生きて行くと言うことは考える事である。何をして何を食べて何に笑い何を求めるか、全ては考える事から始まるのだ。

古代史喫茶店(26)斎藤忠の「倭国滅びて日本建つ」を読む・・・その ⑥ 天武天皇の謎が今、解き明かされた!

2021-09-13 17:45:54 | 今日の話題

白村江の後の敗戦処理のおおよその推移を見ると、まず郭務悰等が3度日本を訪れた事実がある。664年に新羅から来朝、665年には劉徳高と一緒に唐から来朝、この時は254人の大人数だった。そして671年に2000人の大船団で来朝、軍隊を大宰府に駐留させ、唐に抑留されていたサチヤマ等の捕虜を返還した。日本ではこの年の12月に、天智天皇が病気で崩御している。なお、これらすべて「使者の表函」は、提出先が「大宰府」だ。そして、解放されたサチヤマは、九州阿毎朝・倭国王に戻ったものと想像される。それからしばらくして、日本国を二分する「壬申の乱」が起き、勝利したのが阿毎氏本宗家の当主の弟「大海人皇子」だった。

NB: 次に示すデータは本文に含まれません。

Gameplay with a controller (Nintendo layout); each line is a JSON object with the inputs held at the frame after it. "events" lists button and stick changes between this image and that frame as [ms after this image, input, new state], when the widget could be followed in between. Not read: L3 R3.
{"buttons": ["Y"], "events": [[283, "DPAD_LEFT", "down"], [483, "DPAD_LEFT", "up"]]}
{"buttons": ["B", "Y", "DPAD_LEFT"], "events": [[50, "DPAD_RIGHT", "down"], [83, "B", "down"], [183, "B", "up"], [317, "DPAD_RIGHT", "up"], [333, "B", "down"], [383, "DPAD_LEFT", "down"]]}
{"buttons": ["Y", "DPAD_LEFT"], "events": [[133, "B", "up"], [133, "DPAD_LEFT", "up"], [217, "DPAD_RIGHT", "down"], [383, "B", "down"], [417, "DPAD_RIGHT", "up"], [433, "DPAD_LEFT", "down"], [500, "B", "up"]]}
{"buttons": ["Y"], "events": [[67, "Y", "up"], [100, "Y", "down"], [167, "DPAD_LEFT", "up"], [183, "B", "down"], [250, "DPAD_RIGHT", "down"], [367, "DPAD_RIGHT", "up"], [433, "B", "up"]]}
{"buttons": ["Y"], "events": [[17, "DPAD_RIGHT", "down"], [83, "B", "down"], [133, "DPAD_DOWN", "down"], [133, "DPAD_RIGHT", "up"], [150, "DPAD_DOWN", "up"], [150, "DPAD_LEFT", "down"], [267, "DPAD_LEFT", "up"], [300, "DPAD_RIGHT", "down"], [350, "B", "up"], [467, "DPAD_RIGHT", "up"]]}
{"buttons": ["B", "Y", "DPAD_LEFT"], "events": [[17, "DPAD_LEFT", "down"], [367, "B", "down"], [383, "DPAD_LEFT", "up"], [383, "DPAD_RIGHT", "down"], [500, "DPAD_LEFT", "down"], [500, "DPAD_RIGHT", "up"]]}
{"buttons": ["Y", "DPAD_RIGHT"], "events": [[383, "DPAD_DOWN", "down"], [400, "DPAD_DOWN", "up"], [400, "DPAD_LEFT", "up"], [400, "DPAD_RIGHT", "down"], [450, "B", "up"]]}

以上が大海人皇子の「天武天皇即位」までの略歴である。では何故、大海人皇子が「阿毎氏本家当主の弟」だと言えるのか?、・・・これが謎の「始まり」である。

1、天武の父親問題

日本書紀によれば大海人皇子は、天智天皇の「東宮太皇弟」すなわち皇位後継者だと書いている。ところが天皇の弟が皇嗣になった場合、「皇太弟」と作るべきが本来の漢語用法だと斎藤忠氏は言うのである。皇太弟は他の正史にも頻出する語法なのだが、天武天皇については何故か「そう書いていない」のだ。どうもこの「太皇弟」というのは使い方の怪しい用語である。さらには、孝徳紀には「皇弟」という人物が二度登場するらしい。皇弟と皇太弟と太皇弟、何だか裏に秘密があるようだ。日本書紀のような公的文書で使われる言葉というのは、厳密な用法が決まっている。だかあ用語の違いは、その裏の「実態」を反映していると考えるのが筋だと思う。この他にも不思議な点があり、例えば「天武紀」では天武天皇の「父親」について、天智の同母弟としか書いてない。天皇は男系相続が基本だから、父親が誰か書いていないのは「大問題」である。これは書紀と言う公文書の書き方としてはまさに「異例中の異例」である。「紀」つまり国家の正式の歴史書は、まず系譜を明らかにすることから始まる。父親の名前が書いてないと言うことは、「父親が誰かわからない人間」が天皇になっている、と国家の公文書が堂々と書いているのである(これは衝撃としか言いようがない!)。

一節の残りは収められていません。